## Exercise data
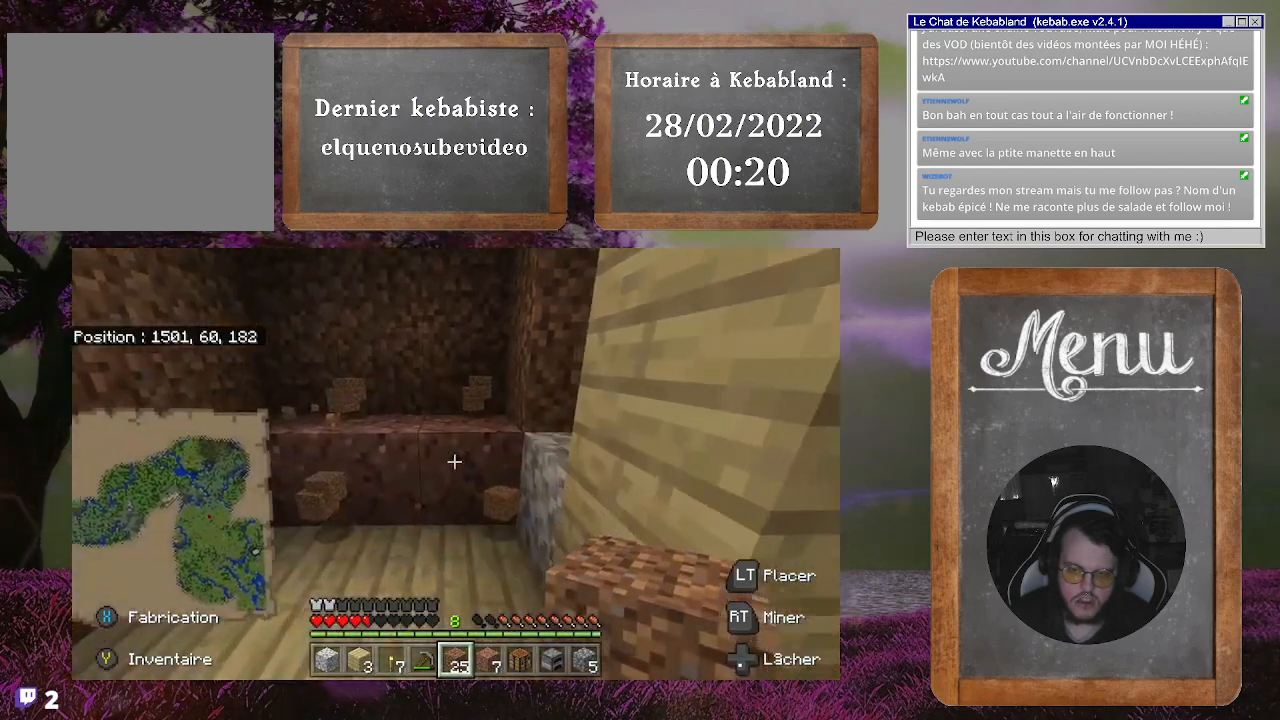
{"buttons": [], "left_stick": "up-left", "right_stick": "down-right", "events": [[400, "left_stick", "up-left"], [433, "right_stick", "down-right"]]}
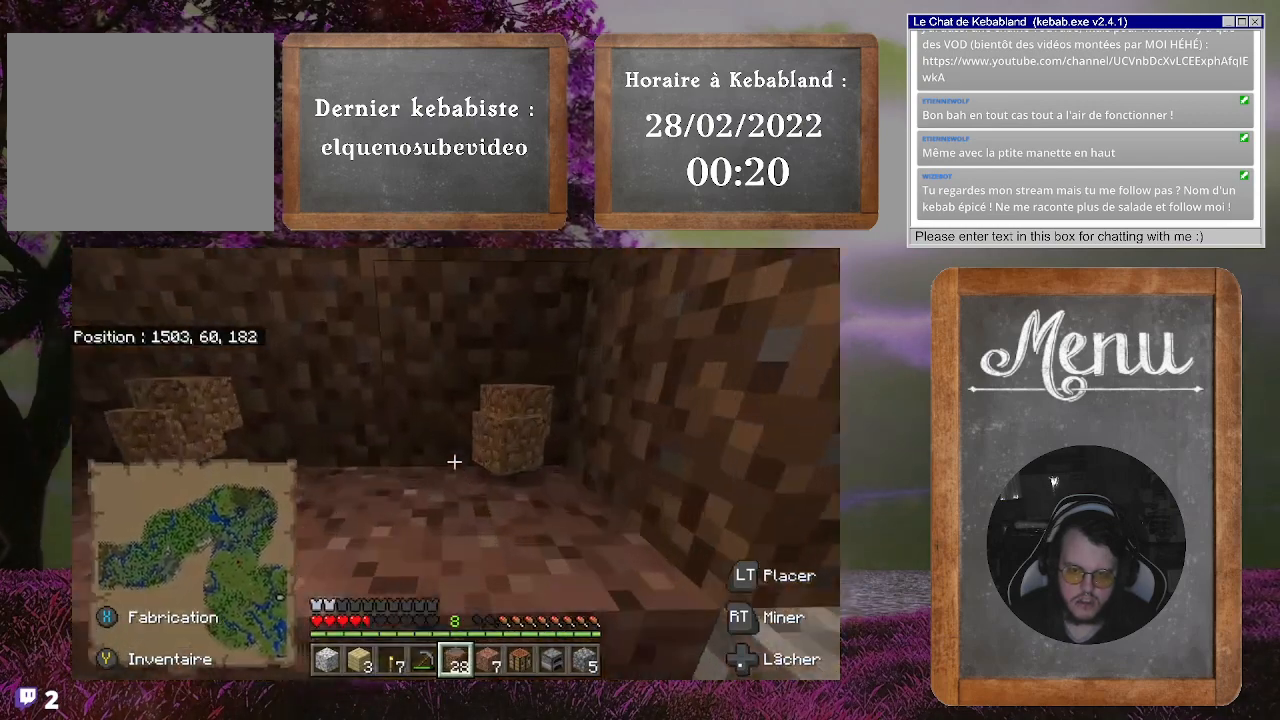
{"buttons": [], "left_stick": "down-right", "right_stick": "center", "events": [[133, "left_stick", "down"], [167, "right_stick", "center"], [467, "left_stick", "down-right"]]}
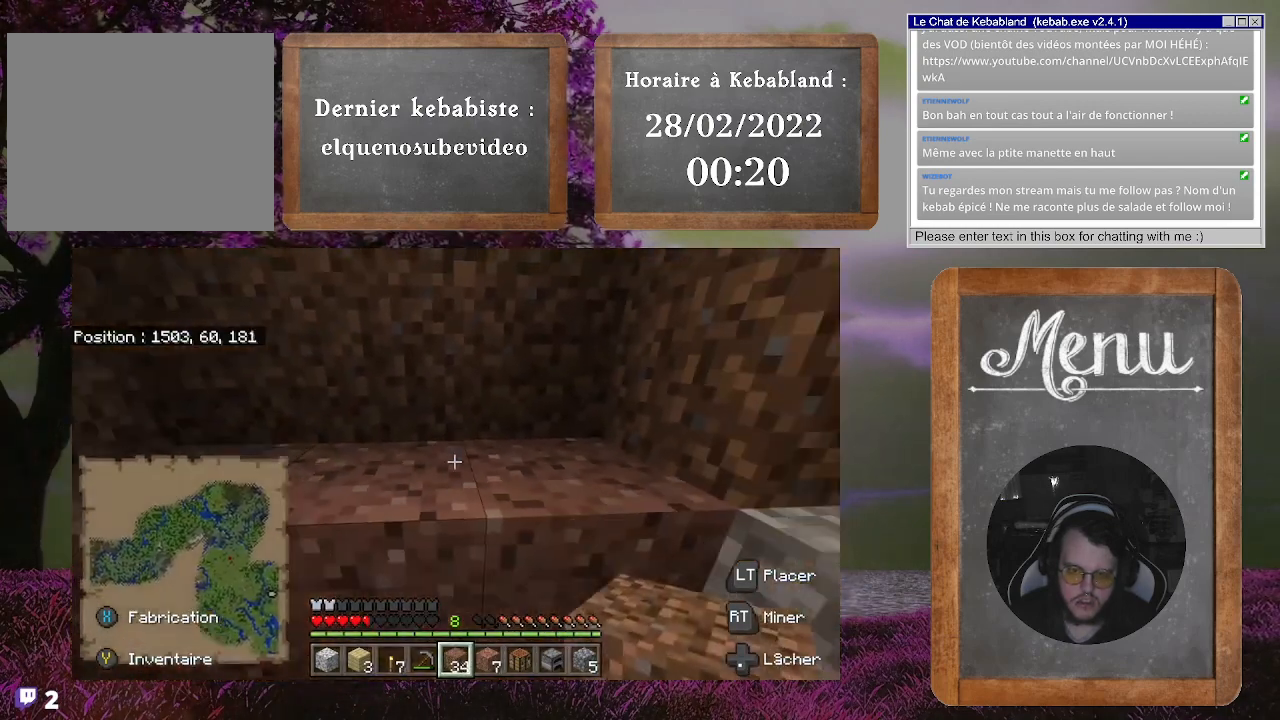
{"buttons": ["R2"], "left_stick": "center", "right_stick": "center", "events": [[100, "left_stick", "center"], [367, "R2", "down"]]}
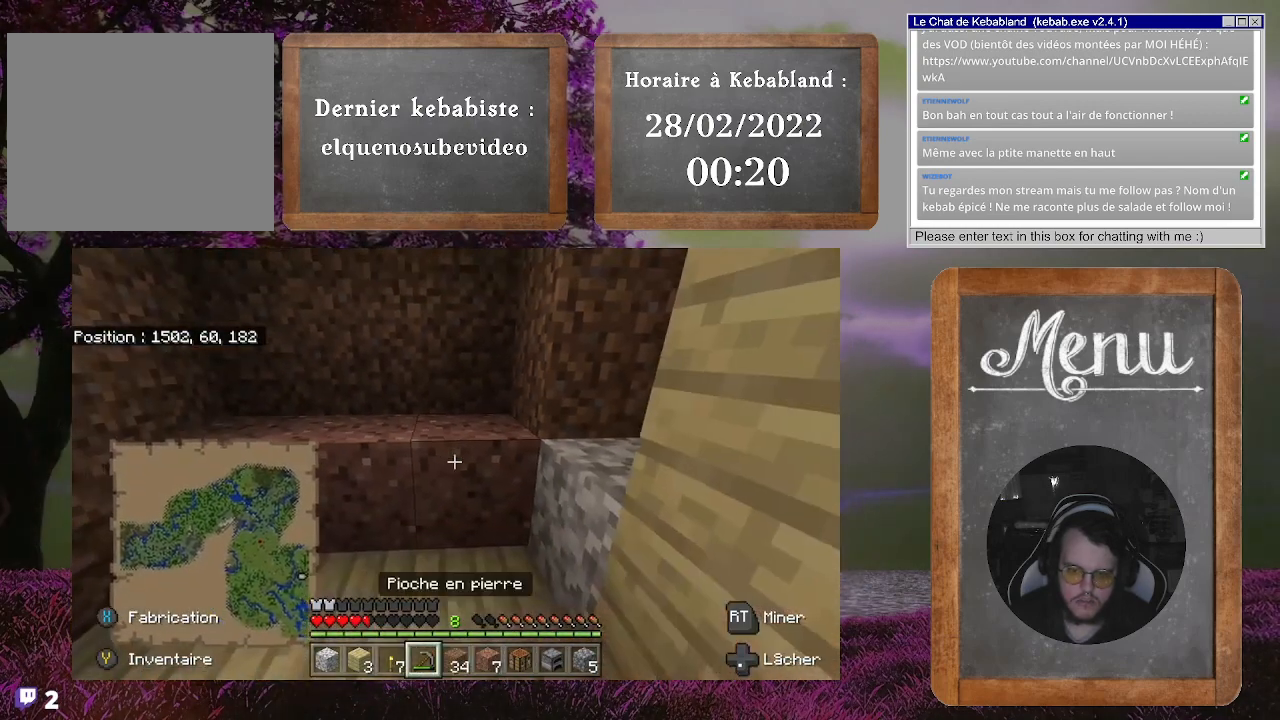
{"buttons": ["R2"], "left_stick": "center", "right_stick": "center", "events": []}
* * *
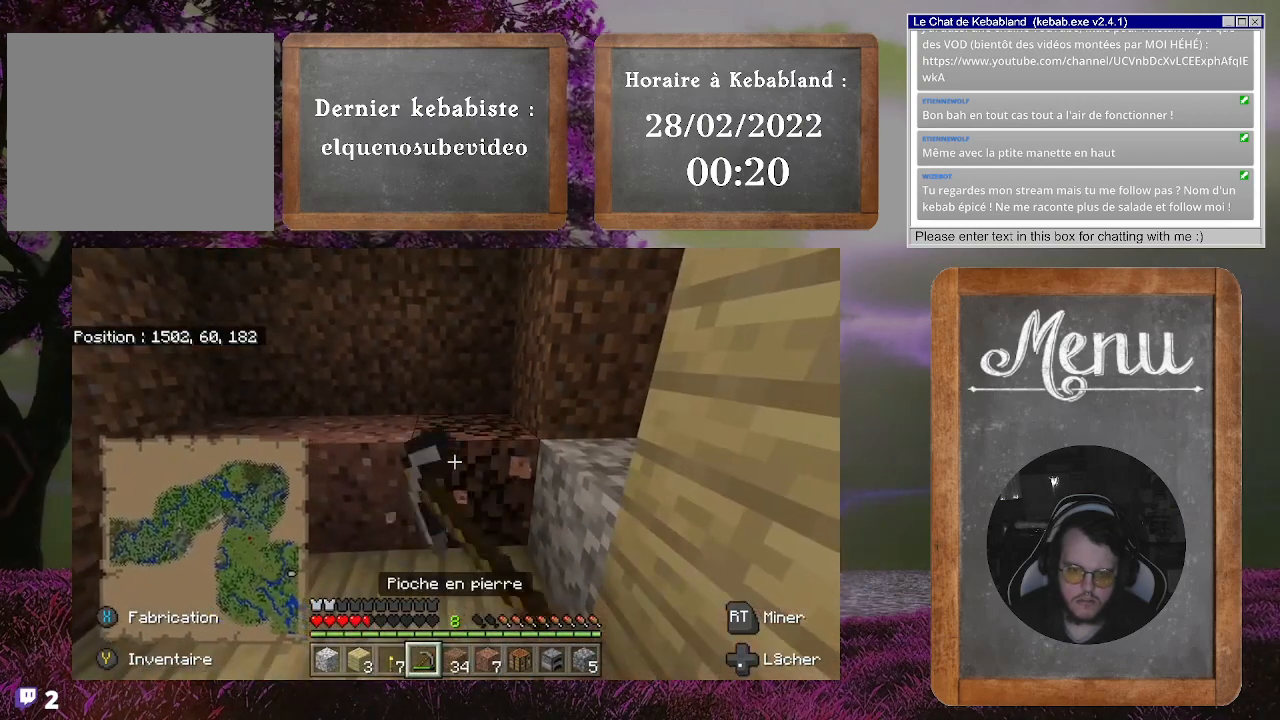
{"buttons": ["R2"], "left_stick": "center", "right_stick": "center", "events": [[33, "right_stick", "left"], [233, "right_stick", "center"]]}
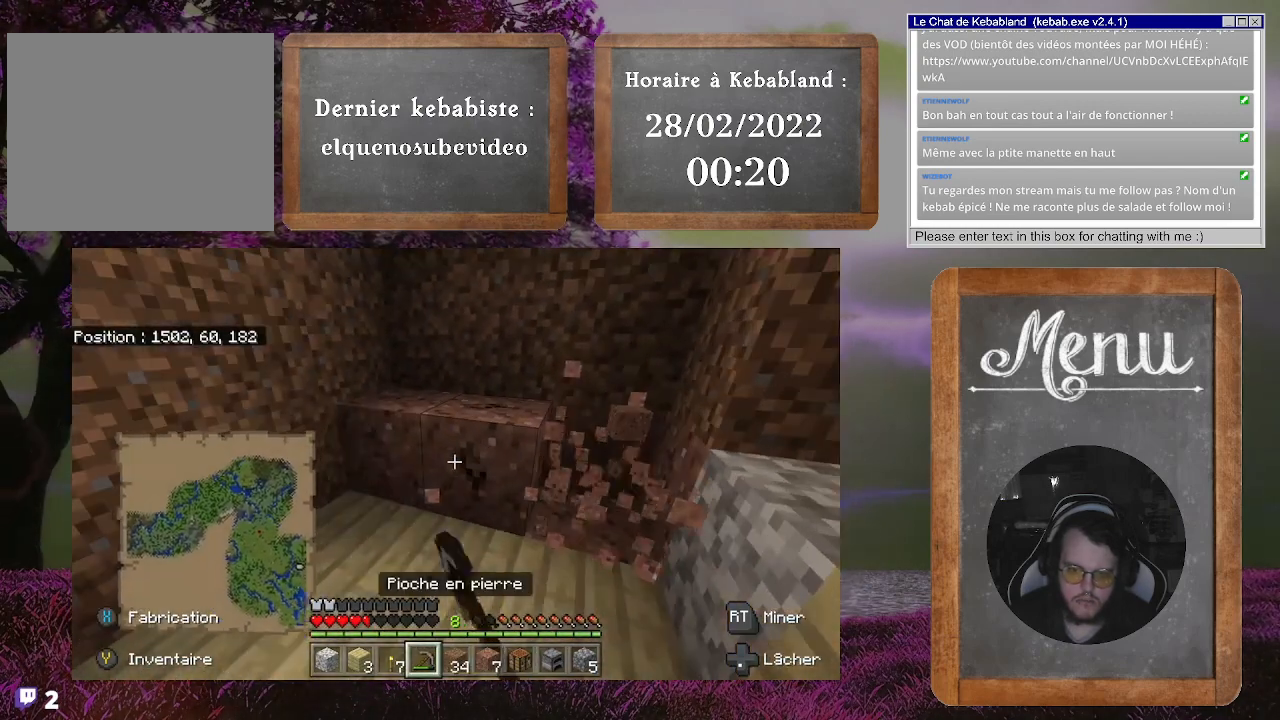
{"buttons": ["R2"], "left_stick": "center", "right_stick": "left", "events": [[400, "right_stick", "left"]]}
==
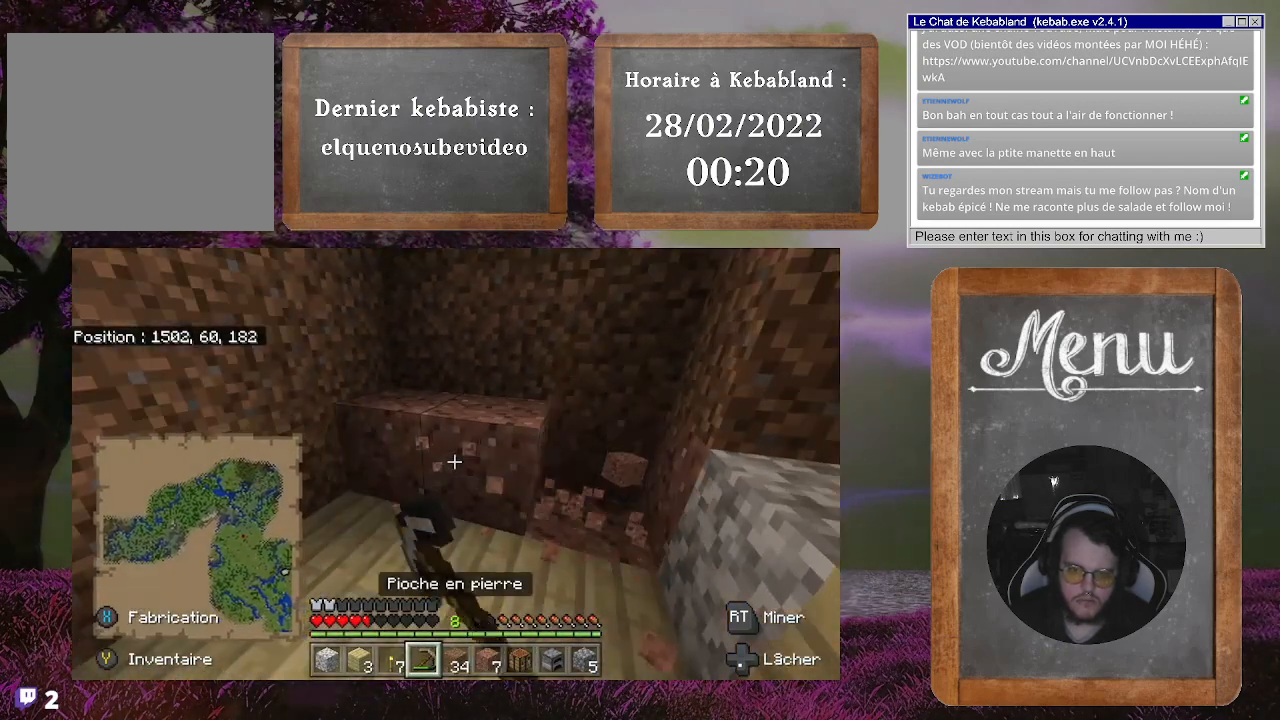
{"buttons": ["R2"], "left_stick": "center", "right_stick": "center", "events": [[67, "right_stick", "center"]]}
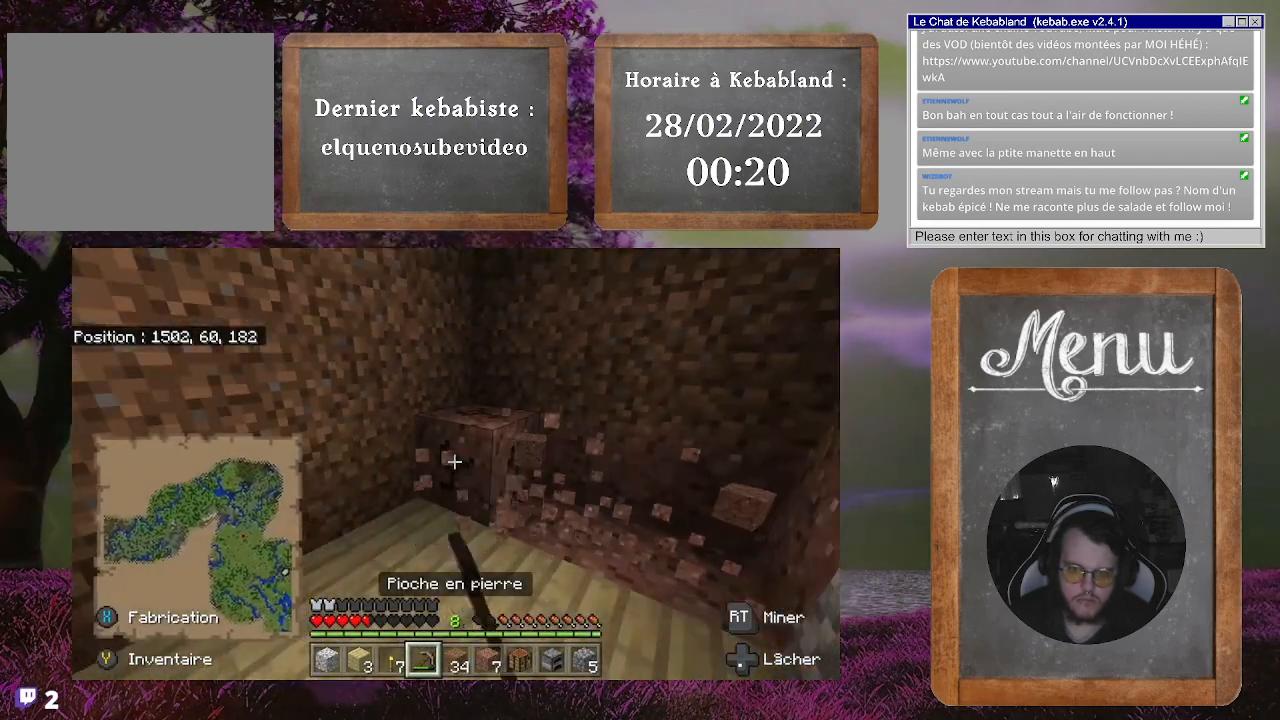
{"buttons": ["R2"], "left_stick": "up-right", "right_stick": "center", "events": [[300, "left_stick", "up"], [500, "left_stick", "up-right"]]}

## Your objective
Only the lines above that include the word "down" belong in the answer; copy each one.

## Answer to this problem
{"buttons": [], "left_stick": "up-left", "right_stick": "down-right", "events": [[400, "left_stick", "up-left"], [433, "right_stick", "down-right"]]}
{"buttons": [], "left_stick": "down-right", "right_stick": "center", "events": [[133, "left_stick", "down"], [167, "right_stick", "center"], [467, "left_stick", "down-right"]]}
{"buttons": ["R2"], "left_stick": "center", "right_stick": "center", "events": [[100, "left_stick", "center"], [367, "R2", "down"]]}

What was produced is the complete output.